═══ Textauszug ═══

Kreml widersetzt sich westlicher Propaganda

Von Rainer Rupp *

Von Israel über Iran bis Pakistan berichteten Medien zum Wochenende, daß russische Kriegsschiffe in syrischen Hoheitsgewässern eingetroffen seien, angeblich um die Hürden für einen befürchteten, NATO-geführten Angriff auf das Land unter dem Deckmantel einer »humanitären Intervention« höher zu setzen und eventuell ganz zu verhindern. Die israelische linksliberale Tageszeitung Haaretz schrieb am Freitag (18. Nov.) unter Berufung auf einen Bericht der syrischen Nachrichtenagentur SANA tags zuvor, daß die Entsendung der Schiffe eine klare Botschaft an den Westen sei, daß Moskau sich jedweder ausländischen Intervention in dem von schweren Unruhen heimgesuchten Land widersetzen wird.

In den letzten Tagen hat Rußland auch seine diplomatischen Bemühungen zur Verteidigung Syriens verstärkt. So hat etwa Außenminister Sergej Lawrow betont, daß die Gewalt im Land ein Resultat eines teils vom Ausland gesteuerten Bürgerkrieges sei und nicht eine blutige Repression unschuldiger Demonstranten durch Präsident Baschar Al-Assad, wie die westlichen Mächte die Lage zwecks Rechtfertigung einer späteren Militärintervention darstellen. Zudem hat der russische Ministerpräsident Wladimir Putin jüngst den Westen vor einer Syrien-Intervention im Stil Libyens gewarnt.

Syrien hat sich in der gesamten Region des Mittleren Osten als der einzige zuverlässige Partner Rußlands erwiesen. Iran erscheint aus Sicht des Kremls nicht vertrauenswürdig und transparent genug. Auch sind die kulturellen Beziehungen zwischen Rußland und Syrien zu groß, als daß Moskau ohne enormen Prestigeverlust das Land schutzlos dem Westen preisgeben könnte. Noch heute hat Rußland einen hohen moralischen Preis dafür zu zahlen, daß es unter der Jelzin-Regierung 1999 dem Druck des westlichen Bündnisses nachgegeben und Jugoslawien den NATO-Raubmördern überlassen hat.

US-Außenamtssprecher Mark Toner wies Rußlands Behauptung, Syrien befinde sich in einem Bürgerkrieg, umgehend zurück und erklärte: »Wir glauben, daß das Assad-Regime eine Kampagne der Gewalt, Einschüchterung und Repression gegen unschuldige Demonstranten organisiert hat.« Wie im vorangegangenen Beispiel Libyen versucht die westliche Militärallianz, die Assad-Regierung und seine Streitkräfte zu verteufeln, während es die Angriffe teils bewaffneter Umstürzler nicht erwähnt oder herunterspielt, wie etwa bei dem jüngsten Überfall schwer bewaffneter »unschuldiger Demonstranten« auf ein Gebäude der Militäraufklärung der syrischen Luftwaffe am Flughafen von Damaskus, bei dem 20 Sicherheitsbeamte getötet oder verwundet wurden.

═══

• _Ziel_
Kopieren Sie aus dem Textauszug über Russlands Haltung zu Syrien wortgetreu den Abschnitt, der mit „Kreml widersetzt sich“ beginnt und bis einschließlich „Land widersetzen wird.“ reicht.

═══ Einträge ═══

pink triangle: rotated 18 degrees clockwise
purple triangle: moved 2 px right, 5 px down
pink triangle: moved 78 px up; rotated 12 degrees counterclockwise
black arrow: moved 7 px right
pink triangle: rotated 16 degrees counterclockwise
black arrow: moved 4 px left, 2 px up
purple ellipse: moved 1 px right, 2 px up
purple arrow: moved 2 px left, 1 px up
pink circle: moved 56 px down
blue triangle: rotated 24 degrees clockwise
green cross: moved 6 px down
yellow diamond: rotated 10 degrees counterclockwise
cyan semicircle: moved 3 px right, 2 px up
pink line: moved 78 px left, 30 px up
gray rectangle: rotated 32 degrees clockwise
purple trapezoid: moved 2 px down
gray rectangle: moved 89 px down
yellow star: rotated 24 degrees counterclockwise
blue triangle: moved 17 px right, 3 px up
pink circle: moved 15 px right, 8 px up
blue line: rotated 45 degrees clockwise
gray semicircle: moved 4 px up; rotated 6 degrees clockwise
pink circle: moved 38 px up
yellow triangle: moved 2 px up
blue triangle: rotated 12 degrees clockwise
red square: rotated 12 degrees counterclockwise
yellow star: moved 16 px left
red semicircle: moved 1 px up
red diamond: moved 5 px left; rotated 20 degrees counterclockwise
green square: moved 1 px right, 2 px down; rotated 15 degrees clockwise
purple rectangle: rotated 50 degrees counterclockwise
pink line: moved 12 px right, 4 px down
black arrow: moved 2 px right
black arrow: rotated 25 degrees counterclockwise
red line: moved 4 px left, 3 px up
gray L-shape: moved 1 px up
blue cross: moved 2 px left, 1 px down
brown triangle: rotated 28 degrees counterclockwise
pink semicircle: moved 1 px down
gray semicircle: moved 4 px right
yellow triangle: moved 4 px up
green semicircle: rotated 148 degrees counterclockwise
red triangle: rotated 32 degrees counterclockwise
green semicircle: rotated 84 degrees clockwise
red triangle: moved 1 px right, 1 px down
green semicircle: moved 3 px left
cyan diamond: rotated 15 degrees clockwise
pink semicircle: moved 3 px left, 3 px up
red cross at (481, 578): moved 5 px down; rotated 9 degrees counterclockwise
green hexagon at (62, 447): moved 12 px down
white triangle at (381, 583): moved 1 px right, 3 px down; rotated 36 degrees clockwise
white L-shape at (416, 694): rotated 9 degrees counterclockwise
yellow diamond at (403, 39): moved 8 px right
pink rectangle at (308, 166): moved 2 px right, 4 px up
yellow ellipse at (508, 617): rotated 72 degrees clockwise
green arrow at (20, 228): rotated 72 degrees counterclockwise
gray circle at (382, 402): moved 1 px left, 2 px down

═══

• _Lösung_
Kreml widersetzt sich westlicher Propaganda

Von Rainer Rupp *

Von Israel über Iran bis Pakistan berichteten Medien zum Wochenende, daß russische Kriegsschiffe in syrischen Hoheitsgewässern eingetroffen seien, angeblich um die Hürden für einen befürchteten, NATO-geführten Angriff auf das Land unter dem Deckmantel einer »humanitären Intervention« höher zu setzen und eventuell ganz zu verhindern. Die israelische linksliberale Tageszeitung Haaretz schrieb am Freitag (18. Nov.) unter Berufung auf einen Bericht der syrischen Nachrichtenagentur SANA tags zuvor, daß die Entsendung der Schiffe eine klare Botschaft an den Westen sei, daß Moskau sich jedweder ausländischen Intervention in dem von schweren Unruhen heimgesuchten Land widersetzen wird.